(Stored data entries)
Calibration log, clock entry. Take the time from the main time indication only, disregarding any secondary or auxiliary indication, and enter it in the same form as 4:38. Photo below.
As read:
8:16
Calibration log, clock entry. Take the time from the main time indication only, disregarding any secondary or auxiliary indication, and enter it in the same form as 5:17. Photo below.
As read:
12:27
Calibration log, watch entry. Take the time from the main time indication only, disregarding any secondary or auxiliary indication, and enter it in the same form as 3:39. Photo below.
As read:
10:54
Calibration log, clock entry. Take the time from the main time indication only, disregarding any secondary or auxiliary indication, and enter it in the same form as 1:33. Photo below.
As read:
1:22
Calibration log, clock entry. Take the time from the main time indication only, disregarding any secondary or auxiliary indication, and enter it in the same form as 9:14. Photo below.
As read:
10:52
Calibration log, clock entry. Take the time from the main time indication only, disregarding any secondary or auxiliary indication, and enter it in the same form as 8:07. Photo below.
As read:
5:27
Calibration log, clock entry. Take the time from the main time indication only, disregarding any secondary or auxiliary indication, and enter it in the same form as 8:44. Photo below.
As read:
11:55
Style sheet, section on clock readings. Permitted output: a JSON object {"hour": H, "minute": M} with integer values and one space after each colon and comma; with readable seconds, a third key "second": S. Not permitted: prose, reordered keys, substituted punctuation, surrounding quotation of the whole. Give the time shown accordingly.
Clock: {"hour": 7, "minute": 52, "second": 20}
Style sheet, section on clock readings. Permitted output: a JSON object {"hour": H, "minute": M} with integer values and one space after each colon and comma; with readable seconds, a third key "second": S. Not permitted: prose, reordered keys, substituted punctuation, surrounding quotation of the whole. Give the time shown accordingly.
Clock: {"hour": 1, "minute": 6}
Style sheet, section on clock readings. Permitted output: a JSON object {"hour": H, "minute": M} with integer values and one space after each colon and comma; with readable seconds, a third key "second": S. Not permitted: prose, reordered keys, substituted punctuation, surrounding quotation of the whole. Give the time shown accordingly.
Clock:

DIRECTIONS FOR THIS TASK =
Please repeat all of the records above word for word, leaving nothing out.

EXERCISE OUTPUT =
Calibration log, clock entry. Take the time from the main time indication only, disregarding any secondary or auxiliary indication, and enter it in the same form as 4:38. Photo below.
As read:
8:16
Calibration log, clock entry. Take the time from the main time indication only, disregarding any secondary or auxiliary indication, and enter it in the same form as 5:17. Photo below.
As read:
12:27
Calibration log, watch entry. Take the time from the main time indication only, disregarding any secondary or auxiliary indication, and enter it in the same form as 3:39. Photo below.
As read:
10:54
Calibration log, clock entry. Take the time from the main time indication only, disregarding any secondary or auxiliary indication, and enter it in the same form as 1:33. Photo below.
As read:
1:22
Calibration log, clock entry. Take the time from the main time indication only, disregarding any secondary or auxiliary indication, and enter it in the same form as 9:14. Photo below.
As read:
10:52
Calibration log, clock entry. Take the time from the main time indication only, disregarding any secondary or auxiliary indication, and enter it in the same form as 8:07. Photo below.
As read:
5:27
Calibration log, clock entry. Take the time from the main time indication only, disregarding any secondary or auxiliary indication, and enter it in the same form as 8:44. Photo below.
As read:
11:55
Style sheet, section on clock readings. Permitted output: a JSON object {"hour": H, "minute": M} with integer values and one space after each colon and comma; with readable seconds, a third key "second": S. Not permitted: prose, reordered keys, substituted punctuation, surrounding quotation of the whole. Give the time shown accordingly.
Clock: {"hour": 7, "minute": 52, "second": 20}
Style sheet, section on clock readings. Permitted output: a JSON object {"hour": H, "minute": M} with integer values and one space after each colon and comma; with readable seconds, a third key "second": S. Not permitted: prose, reordered keys, substituted punctuation, surrounding quotation of the whole. Give the time shown accordingly.
Clock: {"hour": 1, "minute": 6}
Style sheet, section on clock readings. Permitted output: a JSON object {"hour": H, "minute": M} with integer values and one space after each colon and comma; with readable seconds, a third key "second": S. Not permitted: prose, reordered keys, substituted punctuation, surrounding quotation of the whole. Give the time shown accordingly.
Clock:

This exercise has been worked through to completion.